Но постоянно находились какие-то ревнители расы или мстители за родительские обиды из параллельных и старших классов, которые, обеспечив себе превалирующее большинство, в туалете на перемене или во дворе, после школы, объясняли, кто я такой. То есть я отчетливо понимал, что бьют меня не просто так, мне всегда давали понять, что бьют меня за то, что еврей. Что означало только одно: меня считают посторонним, не вполне кондиционным, потому что мои папа и мама – евреи, и это постыдно.

По этой же причине я не обсуждал своих проблем с родителями, мне было неловко: неловко за себя, неловко за них. Так как, повторю, не язык, культура или религия делали меня чужим, мне пришлось осознать, что меня считают позорно иным, только потому, что я – слабый, и вообще евреи - слабые. Мол, потому они, еврейчики, и развивают свой ум, что иначе никак не могут компенсировать свою слабость, которая в том грубом мире, в котором проходила мое детство в конце 50-х годов на Малой Охте, считалась главным пороком.

Увы, я должен был согласиться, определенная правота здесь присутствовала. Я действительно (по крайней мере, до девятого класса) был слабее своих сверстников, мои интеллигентные родители, их знакомые из нашего дома, дома институтского, построенного научно-исследовательским институтом, в котором работал мой отец, были менее грубые, чем почти все остальное окружение. И это было так очевидно, что не требовало других доказательств.
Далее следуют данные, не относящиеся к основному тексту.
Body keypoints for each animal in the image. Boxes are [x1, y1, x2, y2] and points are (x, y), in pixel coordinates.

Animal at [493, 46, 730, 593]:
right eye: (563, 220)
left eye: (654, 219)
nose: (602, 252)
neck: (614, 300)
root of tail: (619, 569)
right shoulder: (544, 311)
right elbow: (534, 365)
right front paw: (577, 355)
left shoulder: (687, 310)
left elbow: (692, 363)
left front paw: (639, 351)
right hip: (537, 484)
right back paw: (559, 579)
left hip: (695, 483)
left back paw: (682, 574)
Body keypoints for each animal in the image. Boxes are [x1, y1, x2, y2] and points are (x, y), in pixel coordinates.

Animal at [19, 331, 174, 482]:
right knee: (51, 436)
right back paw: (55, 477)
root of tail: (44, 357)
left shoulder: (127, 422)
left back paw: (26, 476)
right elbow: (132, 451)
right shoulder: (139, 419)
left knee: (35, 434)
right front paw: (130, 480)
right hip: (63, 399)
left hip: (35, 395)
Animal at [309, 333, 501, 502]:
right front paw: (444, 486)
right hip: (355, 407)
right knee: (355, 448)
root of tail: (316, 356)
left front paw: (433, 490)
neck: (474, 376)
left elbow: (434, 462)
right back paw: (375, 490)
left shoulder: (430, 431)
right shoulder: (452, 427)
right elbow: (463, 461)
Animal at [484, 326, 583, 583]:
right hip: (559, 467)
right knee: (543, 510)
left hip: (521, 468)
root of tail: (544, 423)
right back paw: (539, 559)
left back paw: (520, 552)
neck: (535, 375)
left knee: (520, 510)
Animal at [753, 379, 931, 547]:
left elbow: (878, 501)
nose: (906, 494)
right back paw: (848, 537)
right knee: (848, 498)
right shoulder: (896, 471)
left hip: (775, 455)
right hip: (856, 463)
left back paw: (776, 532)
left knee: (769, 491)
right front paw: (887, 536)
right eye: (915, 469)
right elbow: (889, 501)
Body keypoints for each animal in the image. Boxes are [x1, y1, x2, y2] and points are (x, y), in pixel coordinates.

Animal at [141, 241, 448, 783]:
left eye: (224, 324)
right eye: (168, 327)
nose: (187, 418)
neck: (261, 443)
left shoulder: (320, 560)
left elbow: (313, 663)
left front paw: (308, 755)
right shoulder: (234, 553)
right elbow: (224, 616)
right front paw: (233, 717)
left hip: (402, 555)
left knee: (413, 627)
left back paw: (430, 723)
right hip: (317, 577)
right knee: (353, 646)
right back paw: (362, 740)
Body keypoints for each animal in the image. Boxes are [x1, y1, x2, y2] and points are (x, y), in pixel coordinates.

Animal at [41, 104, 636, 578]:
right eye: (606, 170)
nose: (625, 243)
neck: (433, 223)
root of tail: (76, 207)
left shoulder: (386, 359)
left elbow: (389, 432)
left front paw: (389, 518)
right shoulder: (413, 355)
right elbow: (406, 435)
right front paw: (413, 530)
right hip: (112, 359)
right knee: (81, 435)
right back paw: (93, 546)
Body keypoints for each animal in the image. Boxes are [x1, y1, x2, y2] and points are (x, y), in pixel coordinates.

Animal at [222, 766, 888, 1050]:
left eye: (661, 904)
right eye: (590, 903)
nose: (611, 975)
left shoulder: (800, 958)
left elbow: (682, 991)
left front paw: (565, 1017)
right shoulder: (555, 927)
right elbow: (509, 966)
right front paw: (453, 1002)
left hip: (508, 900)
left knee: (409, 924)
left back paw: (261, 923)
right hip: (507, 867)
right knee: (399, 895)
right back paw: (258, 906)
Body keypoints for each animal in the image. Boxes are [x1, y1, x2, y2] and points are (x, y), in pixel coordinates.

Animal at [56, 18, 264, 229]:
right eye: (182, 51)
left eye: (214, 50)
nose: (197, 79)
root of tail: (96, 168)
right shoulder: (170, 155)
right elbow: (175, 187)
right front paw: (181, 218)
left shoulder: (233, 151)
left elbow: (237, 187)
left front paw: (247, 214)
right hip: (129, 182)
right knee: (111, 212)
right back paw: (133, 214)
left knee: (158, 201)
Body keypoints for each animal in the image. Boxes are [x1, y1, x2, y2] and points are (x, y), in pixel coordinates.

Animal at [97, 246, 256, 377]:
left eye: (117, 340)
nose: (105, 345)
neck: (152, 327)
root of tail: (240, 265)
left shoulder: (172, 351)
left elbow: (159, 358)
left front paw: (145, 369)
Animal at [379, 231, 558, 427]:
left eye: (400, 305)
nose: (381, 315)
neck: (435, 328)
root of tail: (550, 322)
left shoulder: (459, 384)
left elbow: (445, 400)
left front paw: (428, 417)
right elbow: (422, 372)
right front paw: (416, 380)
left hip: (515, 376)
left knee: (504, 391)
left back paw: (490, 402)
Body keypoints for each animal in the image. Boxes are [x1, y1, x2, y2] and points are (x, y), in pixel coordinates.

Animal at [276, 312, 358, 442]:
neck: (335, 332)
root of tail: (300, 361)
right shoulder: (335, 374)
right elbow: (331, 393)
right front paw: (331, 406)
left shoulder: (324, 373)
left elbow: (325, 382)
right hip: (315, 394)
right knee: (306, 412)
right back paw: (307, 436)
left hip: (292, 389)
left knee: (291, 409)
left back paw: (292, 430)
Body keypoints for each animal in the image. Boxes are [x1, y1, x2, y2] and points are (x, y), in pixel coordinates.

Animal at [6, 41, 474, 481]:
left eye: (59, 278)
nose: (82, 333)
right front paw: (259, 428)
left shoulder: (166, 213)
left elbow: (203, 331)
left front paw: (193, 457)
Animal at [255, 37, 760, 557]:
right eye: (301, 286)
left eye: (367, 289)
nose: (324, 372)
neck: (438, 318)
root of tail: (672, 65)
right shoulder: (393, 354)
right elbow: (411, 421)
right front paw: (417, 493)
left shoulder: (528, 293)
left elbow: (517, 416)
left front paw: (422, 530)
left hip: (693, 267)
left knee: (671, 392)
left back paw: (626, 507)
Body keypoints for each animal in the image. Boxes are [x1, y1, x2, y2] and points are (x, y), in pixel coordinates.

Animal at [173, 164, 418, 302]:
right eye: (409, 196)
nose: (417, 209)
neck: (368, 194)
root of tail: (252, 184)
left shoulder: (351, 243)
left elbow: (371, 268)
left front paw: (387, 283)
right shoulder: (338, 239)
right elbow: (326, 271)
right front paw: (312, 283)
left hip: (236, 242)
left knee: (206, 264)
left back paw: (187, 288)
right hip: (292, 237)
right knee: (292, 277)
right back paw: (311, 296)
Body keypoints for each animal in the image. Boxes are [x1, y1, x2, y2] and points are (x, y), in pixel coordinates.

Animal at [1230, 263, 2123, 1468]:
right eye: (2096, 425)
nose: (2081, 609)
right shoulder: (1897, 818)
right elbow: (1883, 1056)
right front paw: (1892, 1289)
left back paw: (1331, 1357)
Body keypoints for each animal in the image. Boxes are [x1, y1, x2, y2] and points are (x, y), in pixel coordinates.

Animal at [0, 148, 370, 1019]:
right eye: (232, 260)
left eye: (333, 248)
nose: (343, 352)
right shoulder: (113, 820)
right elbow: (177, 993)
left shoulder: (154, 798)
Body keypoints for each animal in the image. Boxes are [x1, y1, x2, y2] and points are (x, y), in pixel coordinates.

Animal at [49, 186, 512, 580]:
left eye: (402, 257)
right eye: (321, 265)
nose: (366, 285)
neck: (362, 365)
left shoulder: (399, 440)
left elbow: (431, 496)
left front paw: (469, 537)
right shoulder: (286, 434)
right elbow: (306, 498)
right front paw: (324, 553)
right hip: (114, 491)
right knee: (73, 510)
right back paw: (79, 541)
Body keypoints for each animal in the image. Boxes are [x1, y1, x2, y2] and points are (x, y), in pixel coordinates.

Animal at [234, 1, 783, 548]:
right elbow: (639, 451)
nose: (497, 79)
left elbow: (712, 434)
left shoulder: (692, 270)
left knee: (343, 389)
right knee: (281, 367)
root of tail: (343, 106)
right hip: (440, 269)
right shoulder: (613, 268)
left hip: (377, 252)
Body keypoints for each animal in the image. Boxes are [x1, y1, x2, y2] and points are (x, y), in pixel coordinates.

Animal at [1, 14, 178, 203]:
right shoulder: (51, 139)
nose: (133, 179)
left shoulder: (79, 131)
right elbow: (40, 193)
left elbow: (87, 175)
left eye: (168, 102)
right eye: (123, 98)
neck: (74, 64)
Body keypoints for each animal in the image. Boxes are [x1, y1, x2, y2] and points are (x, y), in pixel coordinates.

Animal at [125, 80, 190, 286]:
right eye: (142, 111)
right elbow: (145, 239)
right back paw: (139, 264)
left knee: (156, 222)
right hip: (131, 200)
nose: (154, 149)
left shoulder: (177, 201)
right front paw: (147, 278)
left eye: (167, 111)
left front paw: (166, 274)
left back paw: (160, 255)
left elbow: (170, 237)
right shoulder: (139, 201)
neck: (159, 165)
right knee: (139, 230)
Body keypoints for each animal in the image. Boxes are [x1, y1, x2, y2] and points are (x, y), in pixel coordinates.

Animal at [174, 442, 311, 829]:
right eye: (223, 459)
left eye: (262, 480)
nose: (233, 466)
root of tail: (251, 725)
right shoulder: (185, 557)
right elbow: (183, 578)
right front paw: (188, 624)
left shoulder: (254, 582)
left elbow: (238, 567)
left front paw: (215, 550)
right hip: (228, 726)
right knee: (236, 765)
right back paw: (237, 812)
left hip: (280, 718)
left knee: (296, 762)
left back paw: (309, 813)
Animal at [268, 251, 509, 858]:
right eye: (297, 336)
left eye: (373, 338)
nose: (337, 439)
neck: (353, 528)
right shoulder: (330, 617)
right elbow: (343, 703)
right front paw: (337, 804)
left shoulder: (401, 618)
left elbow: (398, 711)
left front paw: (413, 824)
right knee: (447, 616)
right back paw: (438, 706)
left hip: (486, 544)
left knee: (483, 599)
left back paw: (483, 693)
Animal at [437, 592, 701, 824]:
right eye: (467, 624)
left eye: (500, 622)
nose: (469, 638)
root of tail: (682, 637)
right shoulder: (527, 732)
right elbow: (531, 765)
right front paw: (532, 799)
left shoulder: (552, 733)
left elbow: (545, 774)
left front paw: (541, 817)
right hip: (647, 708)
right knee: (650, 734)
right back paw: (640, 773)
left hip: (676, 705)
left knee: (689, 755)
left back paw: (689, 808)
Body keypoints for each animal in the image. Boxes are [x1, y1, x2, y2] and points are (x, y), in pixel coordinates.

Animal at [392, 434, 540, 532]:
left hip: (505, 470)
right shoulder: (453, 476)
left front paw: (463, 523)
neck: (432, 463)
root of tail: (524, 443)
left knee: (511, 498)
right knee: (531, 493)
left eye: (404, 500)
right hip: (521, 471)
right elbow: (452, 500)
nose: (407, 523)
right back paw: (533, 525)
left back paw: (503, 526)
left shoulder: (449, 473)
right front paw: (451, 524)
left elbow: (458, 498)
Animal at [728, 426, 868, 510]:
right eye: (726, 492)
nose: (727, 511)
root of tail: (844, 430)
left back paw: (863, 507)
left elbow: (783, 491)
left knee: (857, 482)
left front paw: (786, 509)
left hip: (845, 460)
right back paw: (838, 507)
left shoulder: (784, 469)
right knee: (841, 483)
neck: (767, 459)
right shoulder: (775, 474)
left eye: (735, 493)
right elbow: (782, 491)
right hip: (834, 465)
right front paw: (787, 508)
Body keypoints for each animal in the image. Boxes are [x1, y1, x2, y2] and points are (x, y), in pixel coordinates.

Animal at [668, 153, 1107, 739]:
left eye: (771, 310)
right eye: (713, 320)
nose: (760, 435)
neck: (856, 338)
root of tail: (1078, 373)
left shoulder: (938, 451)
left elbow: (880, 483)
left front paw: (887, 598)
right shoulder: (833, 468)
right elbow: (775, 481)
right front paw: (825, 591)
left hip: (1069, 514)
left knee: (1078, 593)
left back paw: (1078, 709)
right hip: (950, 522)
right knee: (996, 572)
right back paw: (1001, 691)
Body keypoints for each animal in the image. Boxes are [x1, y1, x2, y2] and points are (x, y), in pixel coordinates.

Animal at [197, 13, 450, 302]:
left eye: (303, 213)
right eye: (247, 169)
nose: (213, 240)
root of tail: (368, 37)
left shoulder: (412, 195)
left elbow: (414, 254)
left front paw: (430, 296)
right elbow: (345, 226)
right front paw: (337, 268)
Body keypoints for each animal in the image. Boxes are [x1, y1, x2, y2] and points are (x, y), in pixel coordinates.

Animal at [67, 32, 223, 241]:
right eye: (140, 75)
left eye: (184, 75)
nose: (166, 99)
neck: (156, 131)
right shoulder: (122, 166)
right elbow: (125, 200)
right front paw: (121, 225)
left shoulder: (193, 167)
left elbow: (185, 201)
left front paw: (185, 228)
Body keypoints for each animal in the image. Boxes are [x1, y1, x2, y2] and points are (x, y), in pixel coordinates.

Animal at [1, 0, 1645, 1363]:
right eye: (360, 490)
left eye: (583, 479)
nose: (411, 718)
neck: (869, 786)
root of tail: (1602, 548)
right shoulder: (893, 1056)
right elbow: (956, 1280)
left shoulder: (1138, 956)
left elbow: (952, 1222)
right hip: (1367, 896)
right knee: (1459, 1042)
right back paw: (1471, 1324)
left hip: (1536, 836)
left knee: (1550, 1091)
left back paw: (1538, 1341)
Да, грубость – это очень наивная манифестация силы, причем силы именно физической, я это понимал и в детстве. Но я не видел никаких других отличий между собой и своей семьей и всеми остальными, кто жил рядом со мной на Новочеркасском проспекте между Большеохтинским мостом и новым, тогда еще только строящимся мостом Александра Невского.

Ну, то есть были какие-то отличия, но вполне несущественные. У нас не было телевизора. Не потому, что не хватало на него денег, а потому что моя мама боялась, что телевизор отвлечет меня от чтения.